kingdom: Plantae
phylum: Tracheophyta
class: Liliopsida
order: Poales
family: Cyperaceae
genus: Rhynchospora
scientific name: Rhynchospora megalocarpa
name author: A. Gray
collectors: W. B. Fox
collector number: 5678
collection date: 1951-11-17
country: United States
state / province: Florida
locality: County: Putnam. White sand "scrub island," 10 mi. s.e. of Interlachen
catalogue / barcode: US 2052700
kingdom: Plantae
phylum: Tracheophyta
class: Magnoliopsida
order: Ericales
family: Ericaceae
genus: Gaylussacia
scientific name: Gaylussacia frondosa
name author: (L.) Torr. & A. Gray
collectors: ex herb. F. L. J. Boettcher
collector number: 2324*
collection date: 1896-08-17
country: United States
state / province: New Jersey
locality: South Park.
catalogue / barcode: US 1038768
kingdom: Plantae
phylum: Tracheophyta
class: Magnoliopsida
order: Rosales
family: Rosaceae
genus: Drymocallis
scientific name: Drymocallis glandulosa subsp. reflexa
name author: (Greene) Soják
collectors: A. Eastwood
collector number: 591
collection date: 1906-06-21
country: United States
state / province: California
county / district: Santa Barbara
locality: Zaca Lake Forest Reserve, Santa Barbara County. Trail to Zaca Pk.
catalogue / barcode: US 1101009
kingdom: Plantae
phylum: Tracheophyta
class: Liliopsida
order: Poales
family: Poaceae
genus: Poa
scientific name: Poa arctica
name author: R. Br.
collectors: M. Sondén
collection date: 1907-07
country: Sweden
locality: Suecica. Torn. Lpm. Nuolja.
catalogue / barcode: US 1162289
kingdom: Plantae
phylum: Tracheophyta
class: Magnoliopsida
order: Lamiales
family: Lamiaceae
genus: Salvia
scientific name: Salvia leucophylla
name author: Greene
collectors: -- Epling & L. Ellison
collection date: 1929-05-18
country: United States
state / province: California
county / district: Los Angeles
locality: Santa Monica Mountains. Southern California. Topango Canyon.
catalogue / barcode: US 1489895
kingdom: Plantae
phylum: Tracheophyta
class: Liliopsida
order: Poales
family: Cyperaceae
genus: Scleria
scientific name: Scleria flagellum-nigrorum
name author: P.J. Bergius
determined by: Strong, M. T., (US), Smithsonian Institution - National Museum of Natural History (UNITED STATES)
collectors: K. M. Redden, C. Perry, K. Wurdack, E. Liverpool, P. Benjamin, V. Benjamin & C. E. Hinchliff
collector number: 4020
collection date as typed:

▬▬▬▬▬▬▬▬▬▬

■ Description of the task ■
Copy these lines word for word, from the line with "name author: (L.) Torr. & A. Gray" through the last of the lines.

■ Response to this task ■
name author: (L.) Torr. & A. Gray
collectors: ex herb. F. L. J. Boettcher
collector number: 2324*
collection date: 1896-08-17
country: United States
state / province: New Jersey
locality: South Park.
catalogue / barcode: US 1038768
kingdom: Plantae
phylum: Tracheophyta
class: Magnoliopsida
order: Rosales
family: Rosaceae
genus: Drymocallis
scientific name: Drymocallis glandulosa subsp. reflexa
name author: (Greene) Soják
collectors: A. Eastwood
collector number: 591
collection date: 1906-06-21
country: United States
state / province: California
county / district: Santa Barbara
locality: Zaca Lake Forest Reserve, Santa Barbara County. Trail to Zaca Pk.
catalogue / barcode: US 1101009
kingdom: Plantae
phylum: Tracheophyta
class: Liliopsida
order: Poales
family: Poaceae
genus: Poa
scientific name: Poa arctica
name author: R. Br.
collectors: M. Sondén
collection date: 1907-07
country: Sweden
locality: Suecica. Torn. Lpm. Nuolja.
catalogue / barcode: US 1162289
kingdom: Plantae
phylum: Tracheophyta
class: Magnoliopsida
order: Lamiales
family: Lamiaceae
genus: Salvia
scientific name: Salvia leucophylla
name author: Greene
collectors: -- Epling & L. Ellison
collection date: 1929-05-18
country: United States
state / province: California
county / district: Los Angeles
locality: Santa Monica Mountains. Southern California. Topango Canyon.
catalogue / barcode: US 1489895
kingdom: Plantae
phylum: Tracheophyta
class: Liliopsida
order: Poales
family: Cyperaceae
genus: Scleria
scientific name: Scleria flagellum-nigrorum
name author: P.J. Bergius
determined by: Strong, M. T., (US), Smithsonian Institution - National Museum of Natural History (UNITED STATES)
collectors: K. M. Redden, C. Perry, K. Wurdack, E. Liverpool, P. Benjamin, V. Benjamin & C. E. Hinchliff
collector number: 4020
collection date as typed:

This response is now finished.